After he gets out of the hospital, Tex invites Merilee to come to the eponymous fair to hear him perform, and despite Dr. Ken’s insistence that she stay away from Tex, off she goes. For his opening number, Tex sings a new composition called “Marilee, Where Are You?” and is about to play it again when “a shot rang out, and Tex crumpled to the floor of the stage.” Maybe someone just can’t bear to hear that song again. The audience takes this in stride and taps their feet as red-coated musicians, who immediately rush on stage to block the view of Tex, break into a lively tune. Then there’s an explosion, apparently set off by the hippies sitting in front of Merilee, and this is finally too much for the crowd, which immediately erupts into a riot and begins throwing punches en masse.

Merilee, who is even slower out of the gate than the audience, watches for a while longer, until the announcer pleads with the crowd to leave quietly. This request has the opposite effect on Merilee, who freaks out and tries to push her way to the stage but is sucked into the riot, where she starts hitting people. The fuzz finally arrives and drags her off to the police station, where she is booked by friendly Seargent Rosetti, whom she had nursed through a recent bout of appendicitis. She’s freed on bail by long-suffering Dr. Ken, who is understandably chilly, though she doesn’t seem to understand and is hurt when he doesn’t want to chat about Tex on the way home or come in for a visit. Tex vanishes after the shooting, but Dr. Ken knows where he is and takes Merilee with him to change the bandages, as Tex has been shot in the “fleshy part” of the shoulder. Merilee suppresses an unprofessional gasp when she realizes that “if the bullet had gone a few inches lower, it would have penetrated his heart,” which is apparently located between his nipple and his armpit.

At this point, a mystery breaks loose. There’s a photo of Tex’s wife in Tex’s bedroom that one of Tex’s horse trainers wants Merilee to get for him, but it’s gone missing. The book finally starts to wonder about who is trying to kill Tex, how he landed in the hospital, and what the story is with his wife. Through it all, Merilee maintains a complete inability to comprehend the effects of her actions. Ken’s long-lost sister shows up, and when Ken spends the evening with his sister instead of with Merilee, she wonders, “Was the pleasant pattern of her relationship with Ken going to be spoiled because of the sudden arrival of his sister?” Of course, it’s already been spoiled because of her intense infatuation with Tex, but apparently that hasn’t occurred to her.

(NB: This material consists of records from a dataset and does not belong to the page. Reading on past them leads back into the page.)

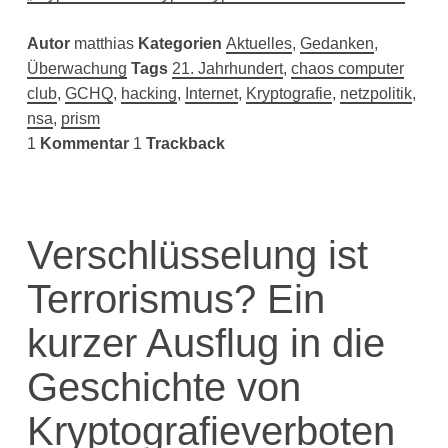
Autor
matthias
Kategorien
Aktuelles
,
Gedanken
,
Überwachung
Tags
21. Jahrhundert
,
chaos computer
club
,
GCHQ
,
hacking
,
Internet
,
Kryptografie
,
netzpolitik
,
nsa
,
prism
1
Kommentar
1
Trackback
Verschlüsselung ist
Terrorismus? Ein
kurzer Ausflug in die
Geschichte von
Kryptografieverboten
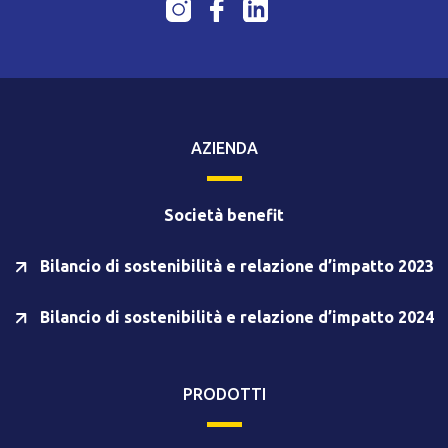
AZIENDA
Società benefit
Bilancio di sostenibilità e relazione d’impatto 2023
Bilancio di sostenibilità e relazione d’impatto 2024
PRODOTTI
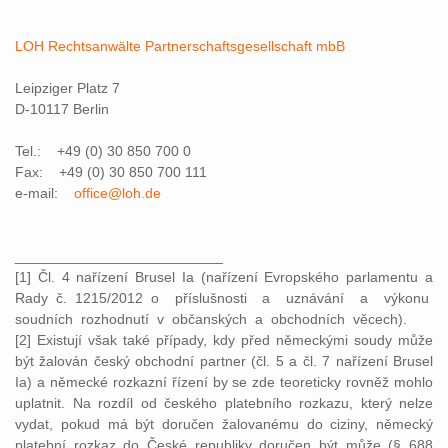
LOH Rechtsanwälte Partnerschaftsgesellschaft mbB
Leipziger Platz 7
D-10117 Berlin
Tel.: +49 (0) 30 850 700 0
Fax: +49 (0) 30 850 700 111
e-mail:
office@loh.de
__________________________
[1] Čl. 4 nařízení Brusel Ia (nařízení Evropského parlamentu a
Rady č. 1215/2012 o příslušnosti a uznávání a výkonu
soudních rozhodnutí v občanských a obchodních věcech).
[2] Existují však také případy, kdy před německými soudy může
být žalován český obchodní partner (čl. 5 a čl. 7 nařízení Brusel
Ia) a německé rozkazní řízení by se zde teoreticky rovněž mohlo
uplatnit. Na rozdíl od českého platebního rozkazu, který nelze
vydat, pokud má být doručen žalovanému do ciziny, německý
platební rozkaz do České republiky doručen být může (§ 688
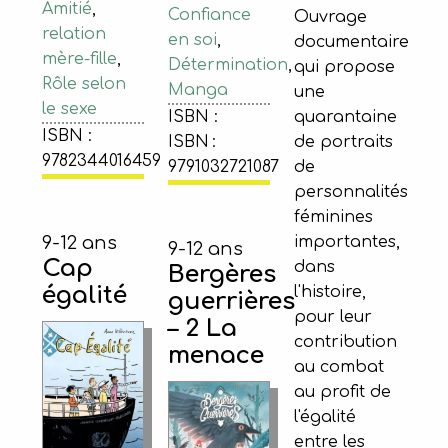
Amitié
,
Confiance
Ouvrage
relation
en soi
,
documentaire
mère-fille
,
Détermination
,
qui propose
Rôle selon
Manga
une
le sexe
quarantaine
ISBN :
ISBN :
de portraits
ISBN :
9782344016459
de
9791032721087
personnalités
féminines
importantes,
9-12 ans
9-12 ans
Cap
dans
Bergères
égalité
l'histoire,
guerrières
pour leur
– 2 La
contribution
menace
au combat
au profit de
l'égalité
entre les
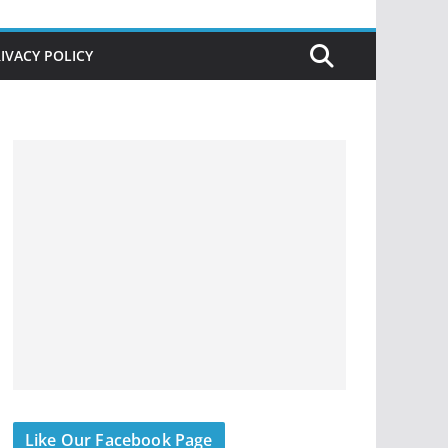
IVACY POLICY
Like Our Facebook Page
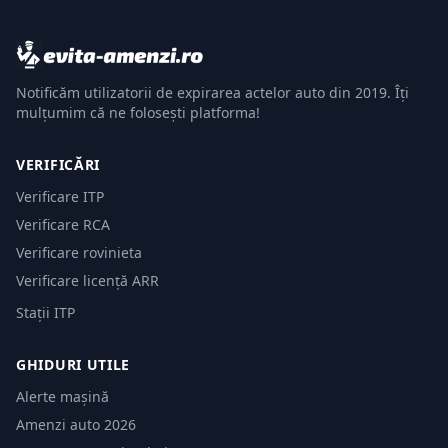
Notificăm utilizatorii de expirarea actelor auto din 2019. Îți
mulțumim că ne folosești platforma!
VERIFICĂRI
Verificare ITP
Verificare RCA
Verificare rovinieta
Verificare licență ARR
Stații ITP
GHIDURI UTILE
Alerte mașină
Amenzi auto 2026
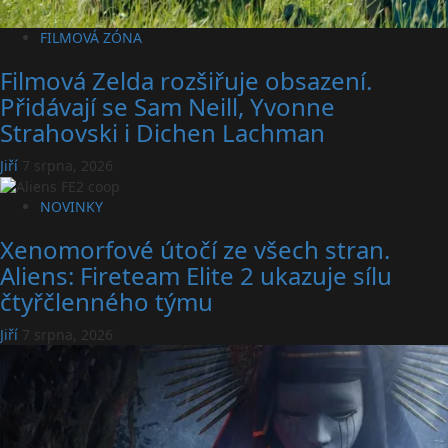
FILMOVÁ ZÓNA
Filmová Zelda rozšiřuje obsazení.
Přidávají se Sam Neill, Yvonne
Strahovski i Dichen Lachman
Jiří
7 srpna, 2026
NOVINKY
Xenomorfové útočí ze všech stran.
Aliens: Fireteam Elite 2 ukazuje sílu
čtyřčlenného týmu
Jiří
7 srpna, 2026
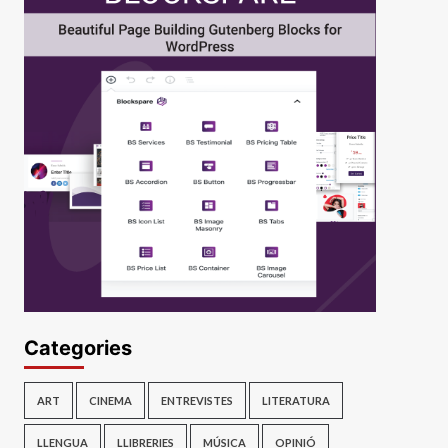
Categories
ART
CINEMA
ENTREVISTES
LITERATURA
LLENGUA
LLIBRERIES
MÚSICA
OPINIÓ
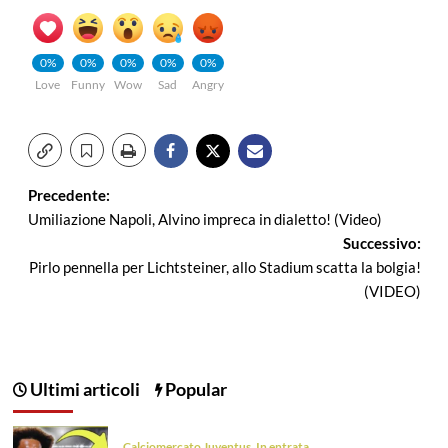
0%
0%
0%
0%
0%
Love
Funny
Wow
Sad
Angry
Navigazione
Precedente:
Umiliazione Napoli, Alvino impreca in dialetto! (Video)
articolo
Successivo:
Pirlo pennella per Lichtsteiner, allo Stadium scatta la bolgia!
(VIDEO)
Ultimi articoli
Popular
Calciomercato Juventus
In entrata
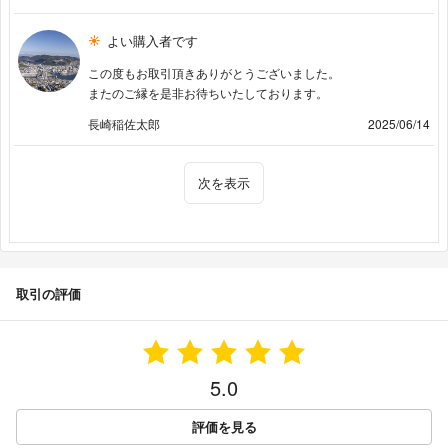
よい購入者です
この度もお取引頂きありがとうございました。
またのご縁を是非お待ちいたしております。
長崎稲佐太郎
2025/06/14
次を表示
取引の評価
5.0
評価を見る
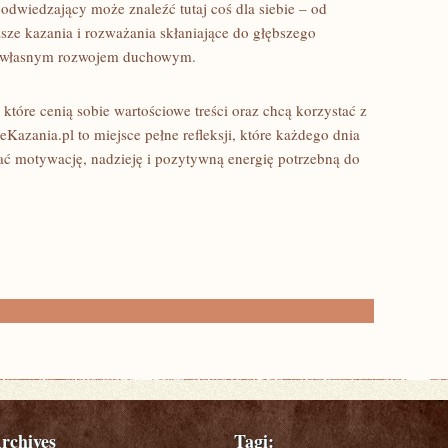
wiedzający może znaleźć tutaj coś dla siebie – od
uższe kazania i rozważania skłaniające do głębszego
i i własnym rozwojem duchowym.
które cenią sobie wartościowe treści oraz chcą korzystać z
Kazania.pl to miejsce pełne refleksji, które każdego dnia
motywację, nadzieję i pozytywną energię potrzebną do
rchives
Tagi:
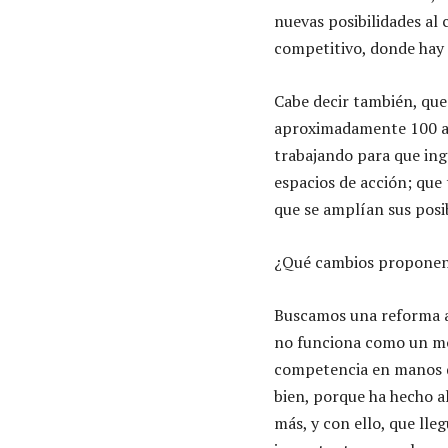
nuevas posibilidades al
competitivo, donde hay 
Cabe decir también, que 
aproximadamente 100 a 1
trabajando para que ing
espacios de acción; que 
que se amplían sus posib
¿Qué cambios proponen a
Buscamos una reforma a 
no funciona como un mo
competencia en manos de
bien, porque ha hecho a
más, y con ello, que lle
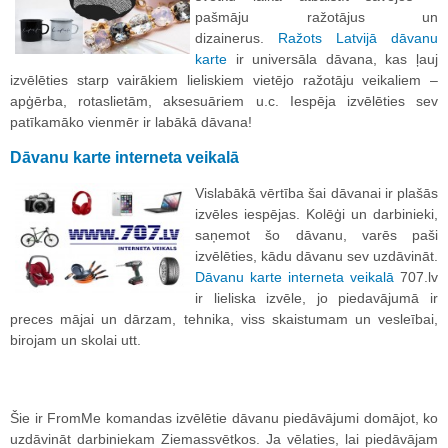
pašmāju ražotājus un
dizainerus.
Ražots Latvijā dāvanu
karte
ir universāla dāvana, kas ļauj
izvēlēties starp vairākiem lieliskiem vietējo ražotāju veikaliem –
apģērba, rotaslietām, aksesuāriem u.c. Iespēja izvēlēties sev
patīkamāko vienmēr ir labākā dāvana!
Dāvanu karte interneta veikalā
Vislabākā vērtība šai dāvanai ir plašās
izvēles iespējas. Kolēģi un darbinieki,
saņemot šo dāvanu, varēs paši
izvēlēties, kādu dāvanu sev uzdāvināt.
Dāvanu karte interneta veikalā
707.lv
ir lieliska izvēle, jo piedavājumā ir
preces mājai un dārzam, tehnika, viss skaistumam un vesleībai,
birojam un skolai utt.
Šie ir FromMe komandas izvēlētie dāvanu piedāvājumi domājot, ko
uzdāvināt darbiniekam Ziemassvētkos. Ja vēlaties, lai piedāvājam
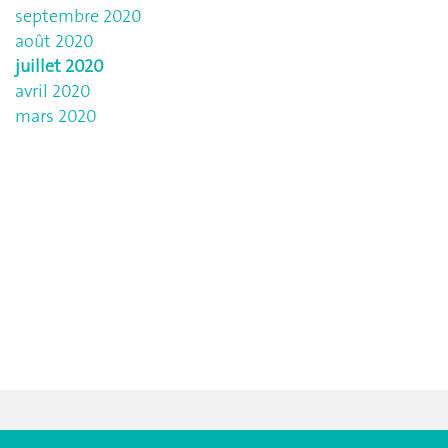
septembre 2020
août 2020
juillet 2020
avril 2020
mars 2020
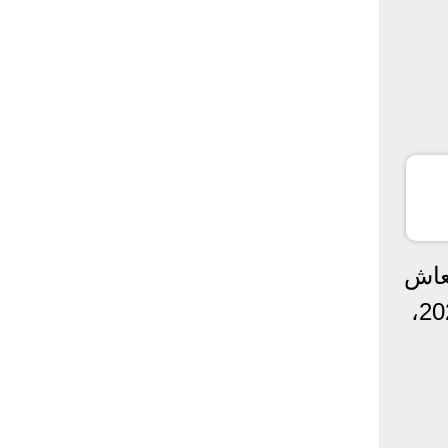
معاش
بعض الفئات من أصحاب المعاشات في مطلع العام القادم وتحديد في شهر يناير 2023،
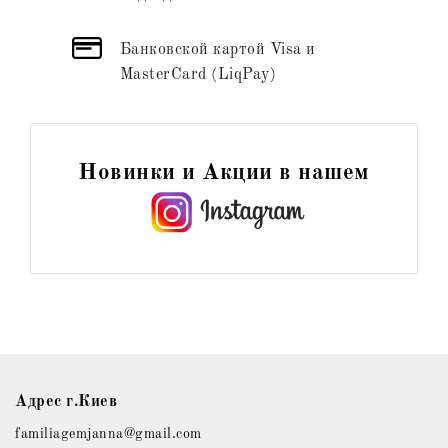
Банковской картой Visa и
MasterCard (LiqPay)
Новинки и Акции в нашем
Адрес г.Киев
familiagemjanna@gmail.com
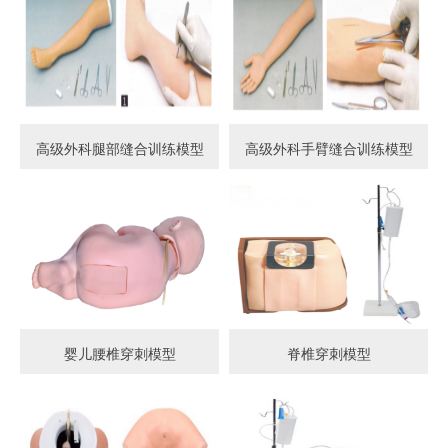
高级外科腿部缝合训练模型
高级外科手臂缝合训练模型
婴儿腰椎穿刺模型
脊椎穿刺模型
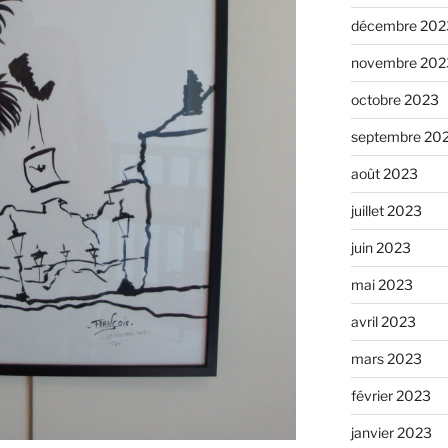
décembre 202
novembre 202
octobre 2023
septembre 20
août 2023
juillet 2023
juin 2023
mai 2023
avril 2023
mars 2023
février 2023
janvier 2023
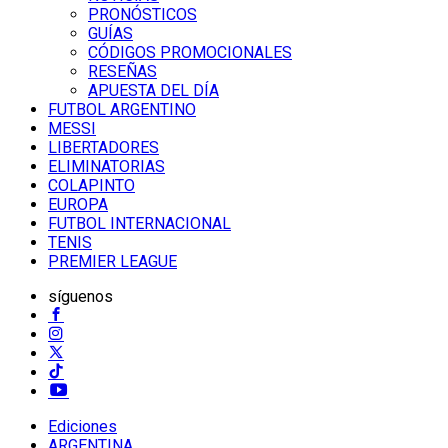
PRONÓSTICOS
GUÍAS
CÓDIGOS PROMOCIONALES
RESEÑAS
APUESTA DEL DÍA
FUTBOL ARGENTINO
MESSI
LIBERTADORES
ELIMINATORIAS
COLAPINTO
EUROPA
FUTBOL INTERNACIONAL
TENIS
PREMIER LEAGUE
síguenos
Ediciones
ARGENTINA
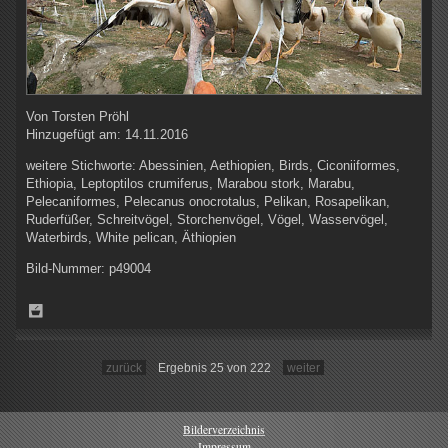
Von
Torsten Pröhl
Hinzugefügt am:
14.11.2016
weitere Stichworte:
Abessinien, Aethiopien, Birds, Ciconiiformes,
Ethiopia, Leptoptilos crumiferus, Marabou stork, Marabu,
Pelecaniformes, Pelecanus onocrotalus, Pelikan, Rosapelikan,
Ruderfüßer, Schreitvögel, Storchenvögel, Vögel, Wasservögel,
Waterbirds, White pelican, Äthiopien
Bild-Nummer:
p49004
zurück
Ergebnis 25 von 222
weiter
Bilderverzeichnis
Impressum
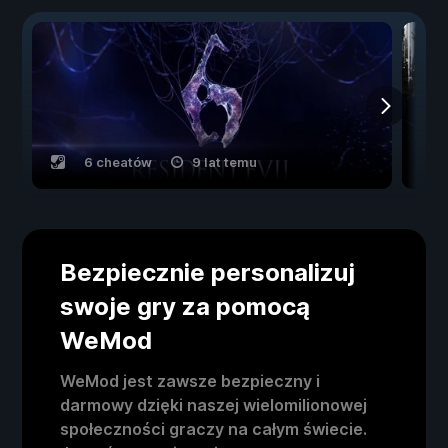
6 cheatów
9 lat temu
Bezpiecznie personalizuj
swoje gry za pomocą
WeMod
WeMod jest zawsze bezpieczny i
darmowy dzięki naszej wielomilionowej
społeczności graczy na całym świecie.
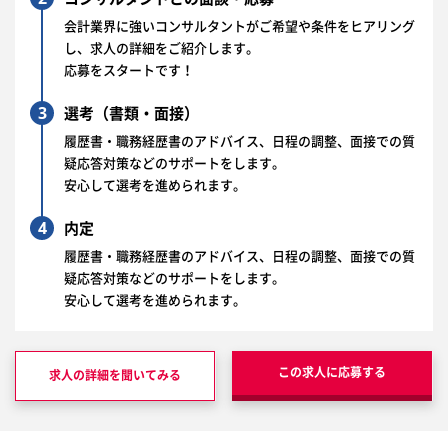
会計業界に強いコンサルタントがご希望や条件をヒアリング
し、求人の詳細をご紹介します。
応募をスタートです！
3
選考（書類・面接）
履歴書・職務経歴書のアドバイス、日程の調整、面接での質
疑応答対策などのサポートをします。
安心して選考を進められます。
4
内定
履歴書・職務経歴書のアドバイス、日程の調整、面接での質
疑応答対策などのサポートをします。
安心して選考を進められます。
この求人に応募する
求人の詳細を聞いてみる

This sort of overwhelmingly blatant stupidity is rampant throughout the book. Initially I found it irritating, but it was so pervasive that I actually started to wonder whether it was intentional. Can the author really be unaware that her book’s situations so consistenly run contrary to common sense and human nature? The amusing quotes—e.g. “his lips were firm yet able to smile easily”—are as dopey as they are funny. The book is not so over the top, not so obviously campy, that I can be certain that it’s deliberate, and this did detract somewhat from my enjoyment of it. But this book is easily so dumb that it’s a good read, an absolutely worthwhile way to spend an afternoon.